Dog Police got their big break on MTV's Basement Tapes, a late-night show that premiered in March 1983, holding a monthly competition to select the best unsigned band. Bands were invited to submit video cassettes of their performances, and viewers were given a 1-900 number to vote for their favorites. The "Dog Police" video won the semi-final round in January 1984, winning five thousand dollars in equipment and the right to compete in the finals in April. The final prize was $25,000 worth of equipment and a recording contract with EMI. The band took second place in the finals.

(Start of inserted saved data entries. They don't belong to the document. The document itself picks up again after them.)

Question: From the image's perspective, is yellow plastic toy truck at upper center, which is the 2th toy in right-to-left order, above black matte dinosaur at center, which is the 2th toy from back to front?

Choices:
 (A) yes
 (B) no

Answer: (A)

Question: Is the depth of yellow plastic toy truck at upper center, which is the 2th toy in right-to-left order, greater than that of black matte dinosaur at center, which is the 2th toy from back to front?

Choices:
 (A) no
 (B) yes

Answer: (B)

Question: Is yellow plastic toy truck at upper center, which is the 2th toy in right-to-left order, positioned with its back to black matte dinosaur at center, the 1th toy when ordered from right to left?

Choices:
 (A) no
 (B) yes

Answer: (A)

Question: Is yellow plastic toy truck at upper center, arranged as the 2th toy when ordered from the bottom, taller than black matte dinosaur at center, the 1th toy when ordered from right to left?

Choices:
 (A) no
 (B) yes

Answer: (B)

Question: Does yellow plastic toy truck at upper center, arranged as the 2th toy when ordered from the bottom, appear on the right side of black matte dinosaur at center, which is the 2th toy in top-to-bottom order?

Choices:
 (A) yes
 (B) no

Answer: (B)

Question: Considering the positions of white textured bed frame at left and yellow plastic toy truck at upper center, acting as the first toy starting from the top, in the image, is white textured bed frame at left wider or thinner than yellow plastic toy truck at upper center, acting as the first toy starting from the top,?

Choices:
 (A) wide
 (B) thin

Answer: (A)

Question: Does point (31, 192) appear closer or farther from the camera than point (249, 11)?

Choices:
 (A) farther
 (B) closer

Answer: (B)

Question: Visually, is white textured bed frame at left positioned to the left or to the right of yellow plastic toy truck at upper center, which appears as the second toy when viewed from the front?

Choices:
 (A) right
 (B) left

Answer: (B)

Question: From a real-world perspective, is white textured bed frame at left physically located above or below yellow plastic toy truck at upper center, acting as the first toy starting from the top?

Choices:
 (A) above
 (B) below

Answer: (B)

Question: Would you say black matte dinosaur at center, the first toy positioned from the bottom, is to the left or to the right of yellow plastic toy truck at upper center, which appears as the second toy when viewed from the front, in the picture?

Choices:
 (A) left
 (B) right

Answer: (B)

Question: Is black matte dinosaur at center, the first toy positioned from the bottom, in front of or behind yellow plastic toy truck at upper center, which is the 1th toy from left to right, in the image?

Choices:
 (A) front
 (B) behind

Following the song's January win, the video was a minor sensation on MTV, and it played in light rotation (two plays a day) during the month of February. The video also aired on USA Network's Night Flight on August 17, 1984, and MTV's Al TV on September 3.

==Television pilot==
An eight-and-a-half minute TV pilot titled The Dog Police was produced in spring 1990. The pilot also stars three dog-faced detectives in trenchcoats and hats, with marginally more realistic canine heads, who work for the police department in an otherwise human workplace-sitcom world. The theme song states that the dogs come from outer space, with no further explanation.

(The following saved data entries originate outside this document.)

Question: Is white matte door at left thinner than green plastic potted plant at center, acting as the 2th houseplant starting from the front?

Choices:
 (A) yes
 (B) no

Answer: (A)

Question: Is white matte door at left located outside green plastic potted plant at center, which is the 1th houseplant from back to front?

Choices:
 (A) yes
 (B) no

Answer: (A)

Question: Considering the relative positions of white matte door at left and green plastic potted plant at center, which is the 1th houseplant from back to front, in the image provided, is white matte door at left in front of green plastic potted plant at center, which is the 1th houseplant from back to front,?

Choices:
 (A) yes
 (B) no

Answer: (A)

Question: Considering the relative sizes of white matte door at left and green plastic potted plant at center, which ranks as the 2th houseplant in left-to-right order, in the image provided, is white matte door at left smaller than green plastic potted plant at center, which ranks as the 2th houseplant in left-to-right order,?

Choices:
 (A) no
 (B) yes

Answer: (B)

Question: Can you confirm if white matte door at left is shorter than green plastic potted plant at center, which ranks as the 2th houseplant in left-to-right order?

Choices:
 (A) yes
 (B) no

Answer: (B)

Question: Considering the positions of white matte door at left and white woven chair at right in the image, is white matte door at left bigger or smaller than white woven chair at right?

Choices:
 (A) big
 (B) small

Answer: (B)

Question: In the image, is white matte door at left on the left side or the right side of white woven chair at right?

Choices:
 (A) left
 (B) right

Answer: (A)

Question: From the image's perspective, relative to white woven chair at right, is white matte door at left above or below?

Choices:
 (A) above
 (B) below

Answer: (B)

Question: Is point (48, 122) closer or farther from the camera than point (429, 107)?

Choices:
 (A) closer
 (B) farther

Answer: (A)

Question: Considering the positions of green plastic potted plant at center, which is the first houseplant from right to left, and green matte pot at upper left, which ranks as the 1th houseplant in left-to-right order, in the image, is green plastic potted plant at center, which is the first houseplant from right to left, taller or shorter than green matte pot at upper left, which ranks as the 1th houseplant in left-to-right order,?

The song has new lyrics, replacing the "Spidey Stories" plagiarism with a new chorus:

(woof! woof! woof! woof!)
Dog Police!
They're righting every wrong
Dog Police!
Helping wherever you go!

The three detectives are Bowser, his ex-wife Mia, and his best friend Ollie. The dogs are endowed with super-humanoid powers: they have ESP, they can run 50 miles an hour, and they can hear conversations from two miles away. Jeremy Piven appeared in the show as a beat cop, and Adam Sandler acted out the role of "Shifty," an ex-criminal who had befriended the dogs. The pilot never aired, and it was not picked up for a series.

===Pilot plot===
The pilot opens with a sequence of the Dog Police tracking down a pair of criminals with their psychic powers. After the theme, the dogs are introduced, and there's a scene of them interacting with fellow cops in the police precinct. An emergency call comes in, and the harried chief sends the dogs out to solve the crime. In the final scene, the dogs find Shifty taking the wheels off their police car; they have to use their special alien-canine powers to put the car back together before they can ride away to fight crime. Bowser wraps up by saying, "Every dog has his day. Ours is Saturday. Come join us for action and adventure, as we sniff out crime, and maybe a laugh or two. And remember: with us around, criminals might as well roll over and play dead." There are no credits.